Reports indicate that the project involving the construction of railway lines at both ends of the Padma Bridge and of tanks at the bottom of the Karnafuli River in Chittagong – which is also part of the GTG system with China – are suffering significant delays and substantial cost overruns, with money spent more than doubling from the original estimate due to repeated extensions.

China is not only exporting steel and concrete but also corruption, opacity, and waste. Beijing pledged a new “Clean BRI” in 2019. But it is still unclear what concrete steps Beijing is prepared to take to truly eradicate corruption in its foreign dealings. In a post-pandemic situation where Bangladesh too is looking at economic recovery, it runs the risk of becoming even more dependent on Beijing, which is rife with systemic corruption, paired with a lack of accountability.
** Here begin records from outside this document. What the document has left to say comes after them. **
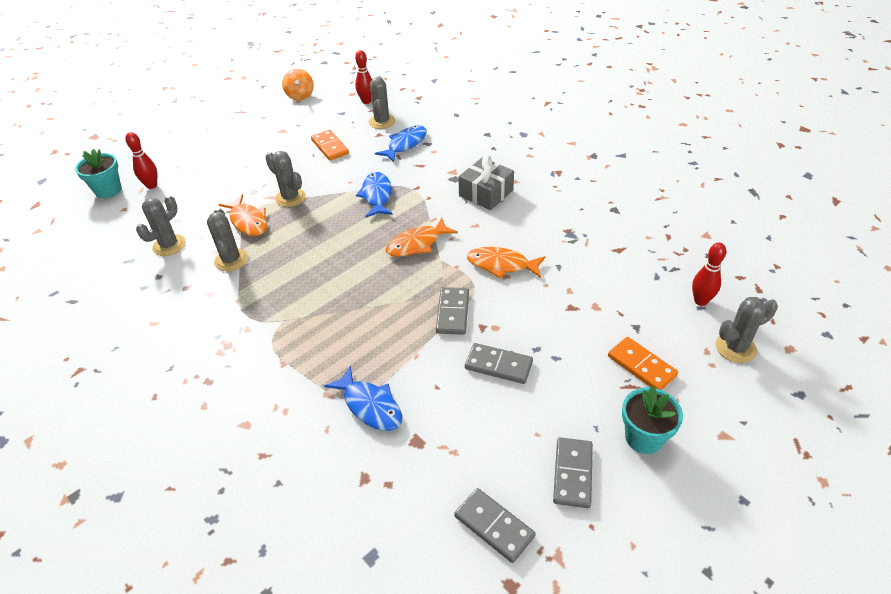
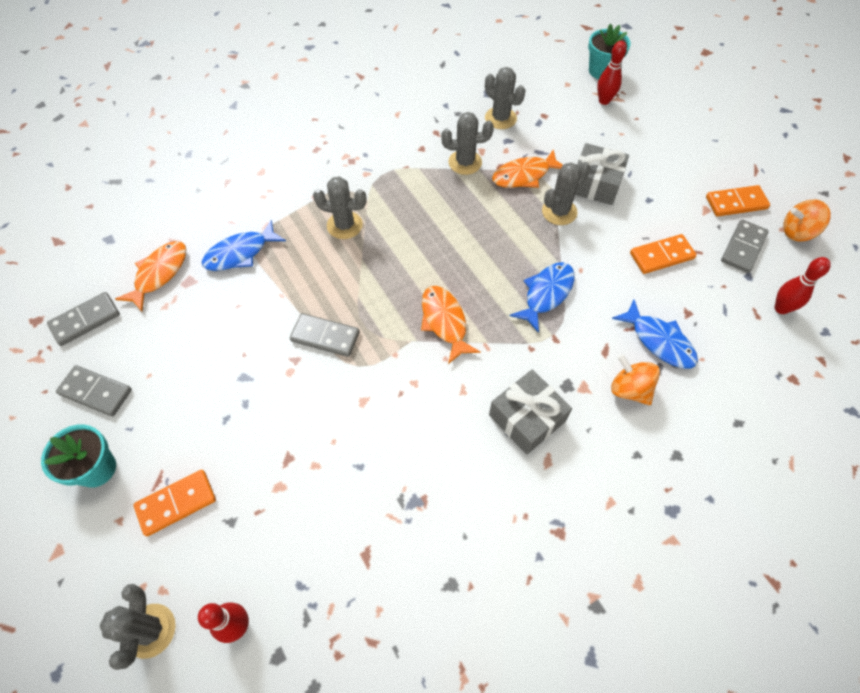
camera: 100 degrees right, 15 degrees up
(257, 182) = (595, 183): none -> grey gift
(274, 119) = (736, 203): none -> orange domino
(377, 195) = (546, 294): blue fish -> blue fish turned 60 degrees counterclockwise
(382, 122) = (721, 320): grey cactus -> grey cactus (344, 225)
(447, 153) = (629, 389): none -> orange spinning top
(498, 365) = (239, 362): grey domino -> grey domino (743, 248)
(501, 265) = (382, 402): orange fish -> orange fish (159, 274)

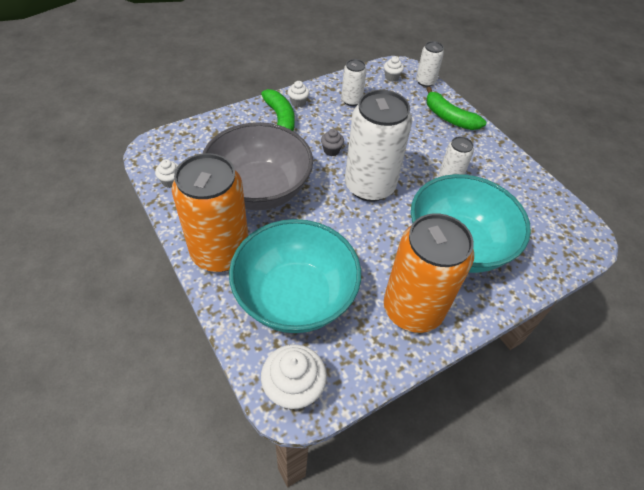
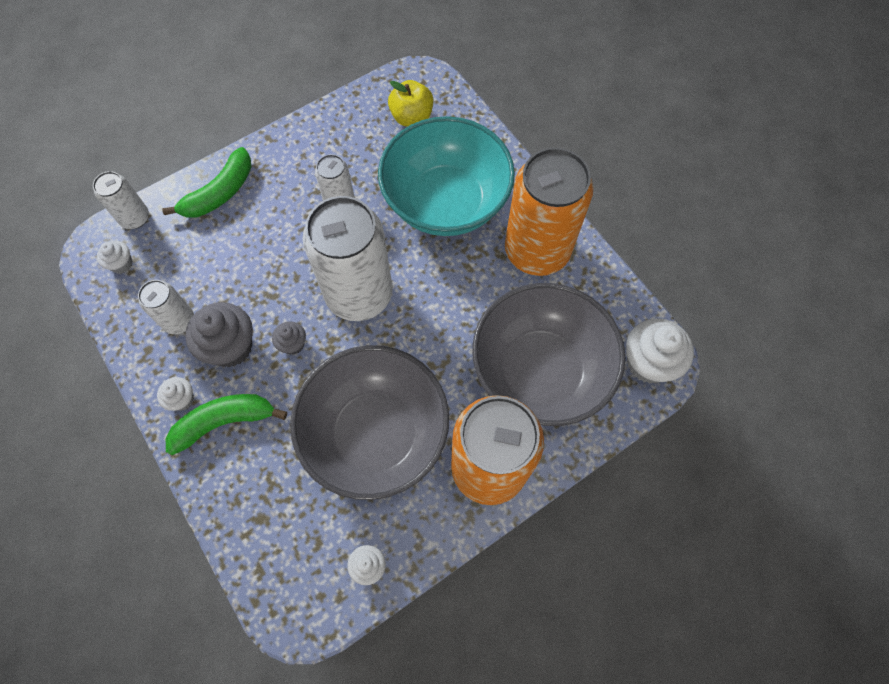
camera: 90 degrees left, 15 degrees up
(295, 297) = (540, 371): turquoise bowl -> grey bowl
(331, 122) = (230, 347): none -> grey cupcake
(542, 228) = (411, 117): none -> yellow apple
Several detailed case studies of Chinese projects in Bangladesh demonstrate the consequences of China’s failure to engage in open and transparent conduct. Chinese investments in Bangladesh have systematically failed to respect human rights by creating long-lasting negative results for people and the environment. These features are not incidental side effects of working in countries where graft is already endemic, but rather an upside for China. Chinese projects in Bangladesh also show faulty payment, poor labor facilities, impracticality, and corruption. Beijing has never been committed to transparency, engaging in unequal trade relations with the relatively weaker states. Chinese syndicates and criminals have been highly efficient in creating loose, flexible multinational structures that are often linked with legitimate business enterprises and exploit weaknesses in Bangladesh’s law enforcement systems.